Reputation: 143
It's been a while since I've had to drop by and ask for advice, but this one has me stumped and my searches for an answer haven't been fruitful (probably because the words I'm using are confusing search engines).
I have a survey data file that has columns that are either set to a 1 (if the respondent clicked the box) or are NA (if they didn't). I want to create a new field for each respondent that summarizes the checked boxes.
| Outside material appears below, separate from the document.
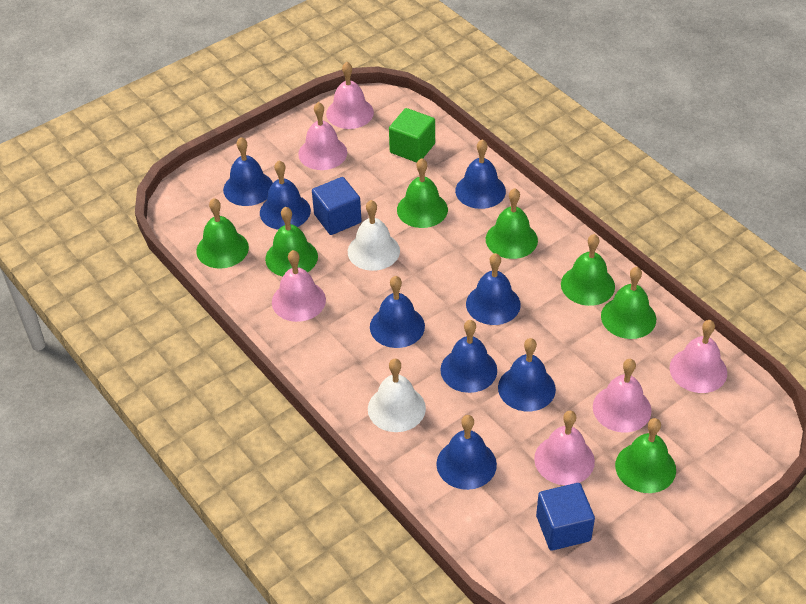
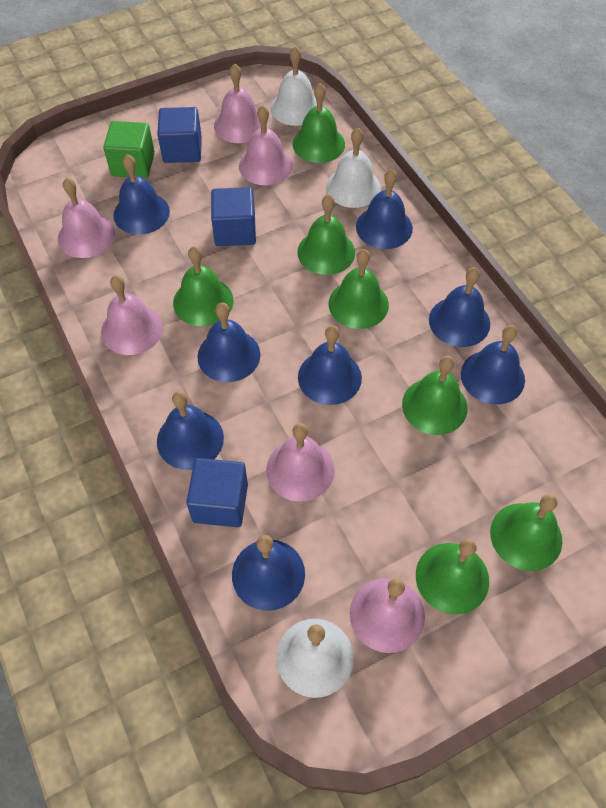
blue cube: [312,177,362,235] [536,483,595,551] = 2 -> [157,107,202,163] [186,458,248,527] [211,187,256,246] = 3
white bell: [348,200,400,271] [368,359,426,432] = 2 -> [270,46,317,126] [276,619,354,698] [326,128,381,208] = 3

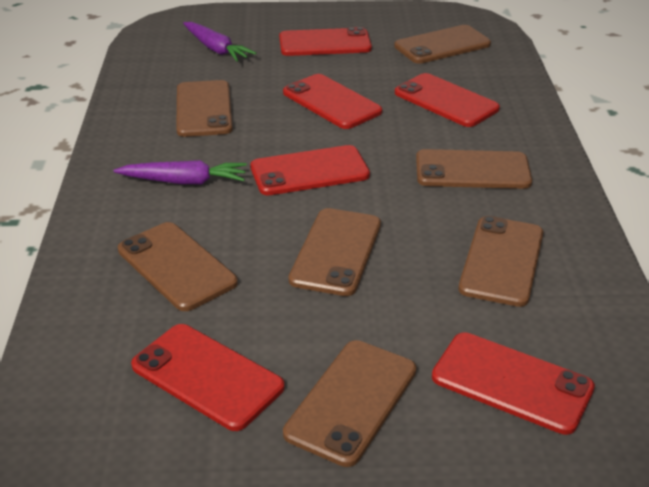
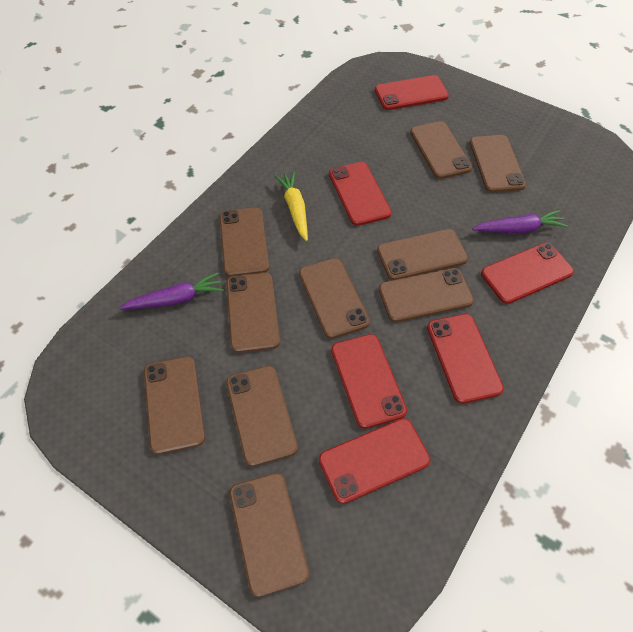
brown phone: [118,222,238,311] [176,80,233,137] [283,340,416,467] [289,208,381,296] [394,25,491,64] [416,149,532,189] [459,216,543,307] = 7 -> [144,357,205,455] [220,207,269,277] [226,272,280,353] [226,366,298,467] [229,473,309,597] [299,258,370,339] [377,229,468,280] [379,268,474,322] [410,121,472,179] [469,135,526,192] = 10
yellow carrot: none = 0 -> [274,171,308,241] = 1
Below is a reprex with the starting df and the desire df2 I would like to create.
Any advice is greatly appreciated. Happy Sunday! And thanks in advance.
Original table:
library(tibble)
set.seed(125)
df <- tibble(
id = 1:10,
math = sample(c(rep(1, 3), rep(NA, 7))),
english = sample(c(rep(1, 5), rep(NA, 5))),
science = sample(c(rep(1, 6), rep(NA, 4))),
history = sample(c(rep(1, 8), rep(NA, 2)))
)
Looks like this:
# A tibble: 10 x 5
# id math english science history
# <int> <dbl> <dbl> <dbl> <dbl>
# 1 1 NA 1 NA 1
# 2 2 NA NA 1 1
# 3 3 NA 1 1 1
# 4 4 1 NA 1 1
# 5 5 1 1 NA 1
# 6 6 NA 1 1 1
# 7 7 NA NA NA NA
# 8 8 1 NA 1 1
# 9 9 NA 1 NA 1
#10 10 NA NA 1 NA
Desired table
# A tibble: 10 x 2
# id background
# <int> <chr>
# 1 1 "english, history"
# 2 2 "science, history"
# 3 3 "english, science, history"
# 4 4 "math, science, history"
# 5 5 "math, english, history"
# 6 6 "english, science, history"
# 7 7 ""
# 8 8 "math, science, history"
# 9 9 "english, history"
#10 10 "science"
Created on 2022-01-30 by the reprex package (v2.0.1)
Upvotes: 2
Views: 78
Reputation: 19181
You can use pivot_longer
and filter
with a final paste
to get the desired output
library(dplyr)
library(tidyr)
df %>%
pivot_longer(cols=-id) %>%
group_by(id) %>%
mutate(value=replace_na(value, 0),
v_sum=sum(value),
name=ifelse(v_sum==0,"",name)) %>%
filter(value==1|v_sum==0) %>%
summarise(background=paste(unique(name), collapse=", "))
# A tibble: 10 × 2
id background
<int> <chr>
1 1 "english, history"
2 2 "science, history"
3 3 "english, science, history"
4 4 "math, science, history"
5 5 "math, english, history"
6 6 "english, science, history"
7 7 ""
8 8 "math, science, history"
9 9 "english, history"
10 10 "science"
Upvotes: 0
Reputation: 34586
A dplyr
/purrr
approach:
library(dplyr)
library(purrr)
df %>%
transmute(id = id,
background = pmap_chr(across(-id, ~ cur_column()[.x]), ~ toString(na.omit(c(...)))))
# A tibble: 10 x 2
id background
<int> <chr>
1 1 "english, history"
2 2 "science, history"
3 3 "english, science, history"
4 4 "math, science, history"
5 5 "math, english, history"
6 6 "english, science, history"
7 7 ""
8 8 "math, science, history"
9 9 "english, history"
10 10 "science"
Upvotes: 2